Hard Numbers: Walmart heads to Africa, Israel orders Gaza City evacuation, France faces financial fallout, & More

​Shoppers leave the Shoprite store in Daveyton, South Africa May 23, 2018.

Shoppers leave the Shoprite store in Daveyton, South Africa May 23, 2018.

REUTERS/Siphiwe Sibeko

1: US retail giant Walmart is set to launch its first store in Africa by the end of the year, opening a location in South Africa, the continent’s most industrialized economy.

23: A Russian strike on the Ukrainian village of Yarova on Tuesday killed 23 people who were waiting in line to collect their pensions, per a local official. The Kremlin escalated its strikes on Ukraine over the weekend, launching its biggest drone assault since the war began.

1 million: Israel ordered the full evacuation of Gaza City’s one million residents ahead of a new offensive, with Prime Minister Benjamin Netanyahu vowing to “break Hamas.” Many Palestinians say they can’t move again amid severe shortages of food and few safe destinations.

3.48%: France’s 10-year bond yields – the interest rate at which the government borrows money – jumped to 3.48% after Prime Minister François Bayrou lost his confidence vote Monday, surpassing the rate in Italy (a traditional debt laggard) for the first time since 1998. France’s sky-high debt appears to be putting it at financial risk.

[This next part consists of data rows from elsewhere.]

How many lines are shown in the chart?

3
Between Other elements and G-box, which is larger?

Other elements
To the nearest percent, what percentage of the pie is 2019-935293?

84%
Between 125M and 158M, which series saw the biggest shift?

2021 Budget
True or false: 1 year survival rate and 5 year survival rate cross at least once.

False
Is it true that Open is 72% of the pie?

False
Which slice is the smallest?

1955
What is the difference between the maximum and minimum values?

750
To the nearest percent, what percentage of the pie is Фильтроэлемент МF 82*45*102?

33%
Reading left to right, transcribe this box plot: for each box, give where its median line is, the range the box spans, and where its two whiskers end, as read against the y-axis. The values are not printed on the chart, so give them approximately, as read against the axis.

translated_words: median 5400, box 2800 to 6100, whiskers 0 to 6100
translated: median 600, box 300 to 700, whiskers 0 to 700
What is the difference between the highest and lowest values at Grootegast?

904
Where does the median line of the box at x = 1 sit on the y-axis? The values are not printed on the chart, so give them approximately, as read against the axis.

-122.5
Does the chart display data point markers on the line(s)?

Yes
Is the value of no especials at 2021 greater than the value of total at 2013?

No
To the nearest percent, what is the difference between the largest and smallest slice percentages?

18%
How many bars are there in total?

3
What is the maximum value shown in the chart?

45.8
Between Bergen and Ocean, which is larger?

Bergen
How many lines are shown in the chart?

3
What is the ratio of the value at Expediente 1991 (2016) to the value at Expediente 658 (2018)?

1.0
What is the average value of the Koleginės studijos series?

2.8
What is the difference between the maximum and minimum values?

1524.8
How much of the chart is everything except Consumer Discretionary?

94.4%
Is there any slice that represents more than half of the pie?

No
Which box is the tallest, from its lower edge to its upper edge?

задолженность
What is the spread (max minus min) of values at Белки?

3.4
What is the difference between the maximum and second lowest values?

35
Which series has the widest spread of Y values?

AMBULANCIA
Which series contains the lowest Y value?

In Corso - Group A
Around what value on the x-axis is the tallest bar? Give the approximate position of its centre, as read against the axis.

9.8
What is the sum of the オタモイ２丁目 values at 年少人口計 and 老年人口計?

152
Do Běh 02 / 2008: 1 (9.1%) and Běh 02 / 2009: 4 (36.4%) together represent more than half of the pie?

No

46%: Democratic socialist Zohran Mamdani has 46% support in the New York City mayoral race, according to a New York Times/Siena College poll, putting him 22 points ahead of former state Governor Andrew Cuomo, who is running as an independent. If the other candidates dropped out of the field, though, Mamdani’s lead over Cuomo would drop to just four points.